Four Teams Funded to Work on Advancements in Vehicle Automation and Connectivity That Will Reduce Emissions and Create Jobs
WASHINGTON, D.C. — The U.S. Department of Energy today announced $18 million in funding for four cutting-edge projects that will help passenger vehicles operate more efficiently, reduce energy consumption, and contribute to the Biden Administration’s goal of reaching net-zero carbon emissions by 2050. This funding is part of Phase II of the Advanced Research Projects Agency-Energy’s (ARPA-E) Next-Generation Energy Technologies for Connected and Automated On-Road Vehicles (NEXTCAR) program.
“The same nifty features that are making cars easier to drive can also make them way more efficient, use less gas, and save drivers money at the pump,” said Secretary of Energy Jennifer M. Granholm. “These technologies are a win-win for drivers, and they’re also going to lead to more jobs, a cleaner transportation sector, and rapid progress towards our carbon-free future.”

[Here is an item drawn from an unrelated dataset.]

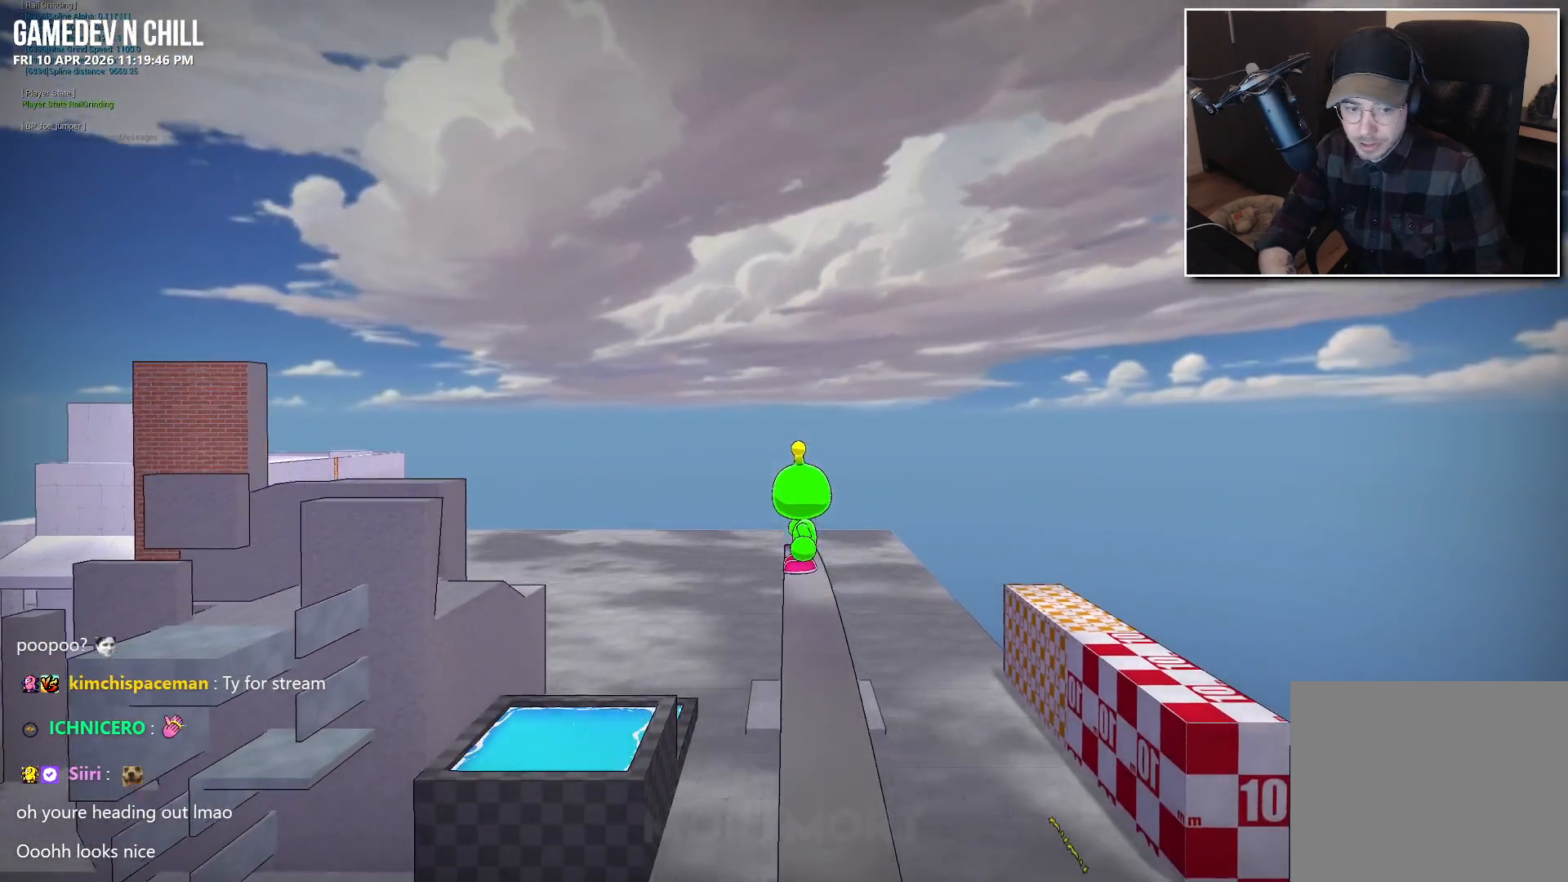
{"buttons": ["A"], "left_stick": "up", "right_stick": "center", "events": [[84, "A", "up"], [400, "A", "down"]]}
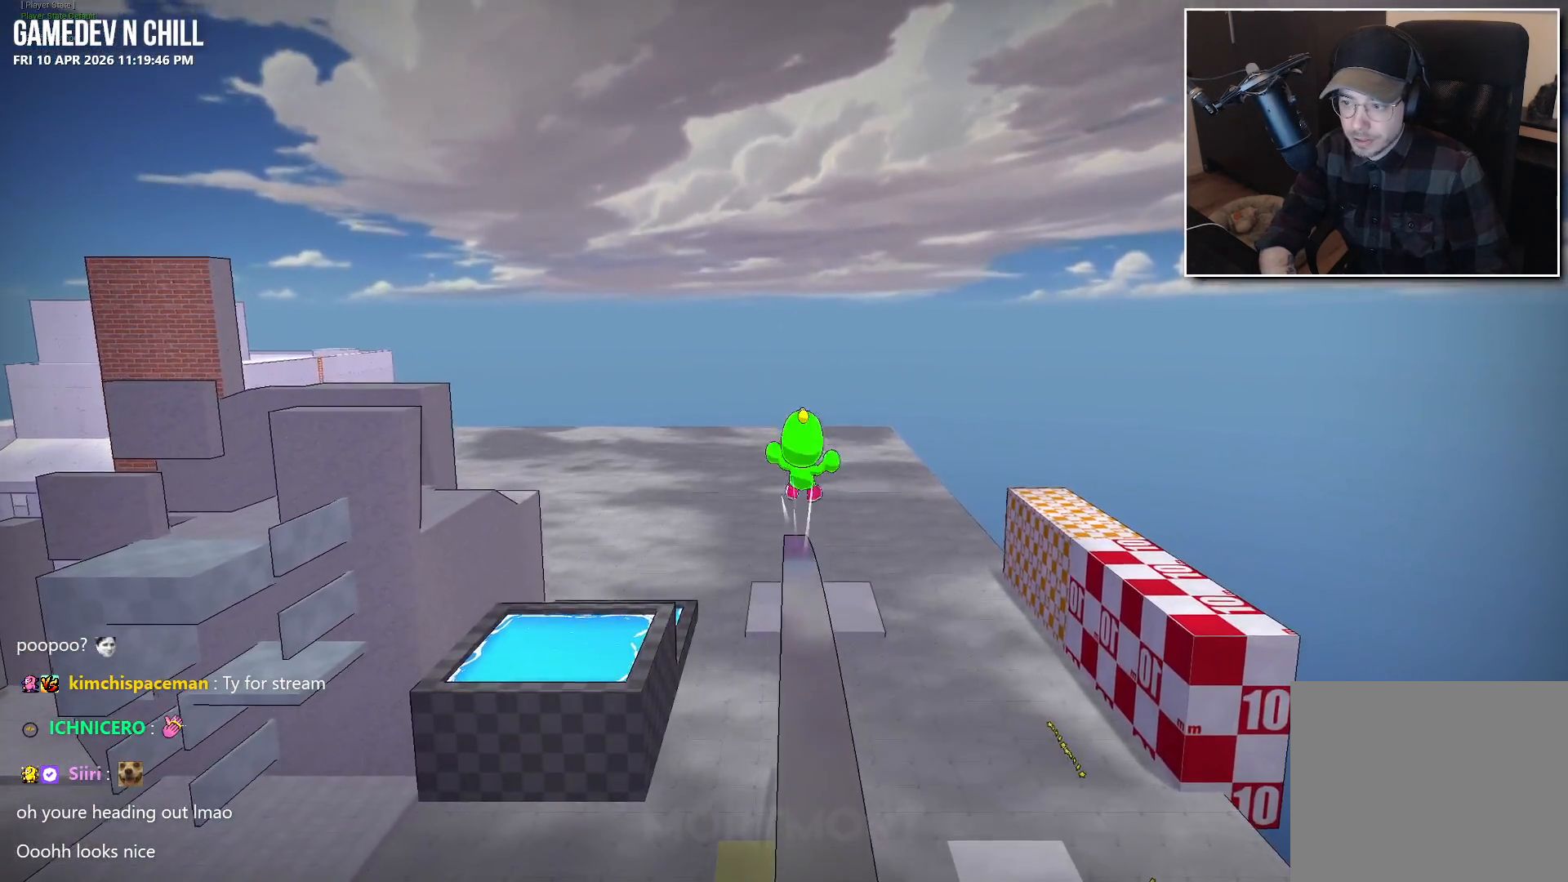
{"buttons": [], "left_stick": "up-left", "right_stick": "center", "events": [[17, "left_stick", "up-right"], [117, "A", "up"], [300, "left_stick", "up-left"]]}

Launched in 2016, ARPA-E’s NEXTCAR program focuses on reducing vehicle energy consumption by developing Connected and Automated Vehicle (CAV) technologies that optimize vehicle dynamic controls and powertrain operation, allowing a vehicle to automatically process and react to its surrounding environment, traffic conditions and nearby vehicles. Current CAV technologies predominantly focus on the improvement of vehicle safety and adding driving convenience, while NEXTCAR is among the first of research efforts in this space to specifically focus on developing CAV technologies to reduce vehicle energy use.
Phase I of NEXTCAR focused on the development of CAV technologies for use in all vehicle classes, including cars, trucks, and buses, with the goal of enabling a 20% reduction in energy consumption. The teams moving on to Phase II of NEXTCAR are building on these goals with a specific focus on light-duty passenger vehicles, a 30% reduction in energy consumption, and taking vehicles to Level 4 of automation, where a vehicle is able to perform all driving operations on its own with optional human override.
“Michigan workers, manufacturers and universities are the best in the world and continue to lead the development of next generation vehicles. Michigan Tech is one of those institutions leading the way in creating longer range electric and autonomous vehicles, improving safety and making our cars more energy efficient. This investment will ensure Michigan remains a global leader,” said Senator Debbie Stabenow.
The four teams selected to receive $18 million in funding through Phase II of NEXTCAR are:
- The University of California Berkeley (Berkeley, CA): UC Berkeley will adapt and expand their eco-route, eco-drive, and eco-charge controls to leverage connectivity and Level 4 automation to generate additional efficiency benefits in electrified vehicles. Award amount is $3,474,864.
- Michigan Technical University (Houghton, MI): MTU will expand its set of test vehicles, leveraging connectivity and Level 4 automation technologies to identify additional opportunities for efficiency and range optimization. Award amount is $4,498,650.
- Ohio State University (Columbus, OH): OSU will integrate advanced system-level optimization and control technologies for a PHEV with Level 4 automation; working to improve energy efficiency by more than 30%. Award amount is $4,933,933.
- Southwest Research Institute (San Antonio, TX): SwRI will adapt and expand its predictive eco-routing, eco-driving, and hybrid power control strategies using vehicles with L4 automation. Award amount is $5,250,000.
Light-duty vehicles, like those targeted through NEXTCAR Phase II, are responsible for almost 60% of overall energy consumption in all vehicles across the transportation sector. CAV technologies can increase vehicle efficiency, which in turn can drastically reduce emissions across the transportation sector, leading to a more efficient domestic vehicle fleet and further reducing U.S. dependence on fossil fuels.
“NEXTCAR Phase I teams successfully demonstrated that technological advancements in connectivity for automated vehicles can greatly improve the efficiency of our transportation sector.” said ARPA-E Acting Director and Deputy Director for Technology Jennifer Gerbi. “We are eager to see how these Phase II teams can continue this crucial work in designing the efficient vehicle fleet of the future.”
Ten teams were originally selected under NEXTCAR Phase I to receive $32 million in funding. In addition to the $18 million being provided to the four teams from Phase II at this time, additional funding will be provided at a later date for program-wide demonstration and testing activities.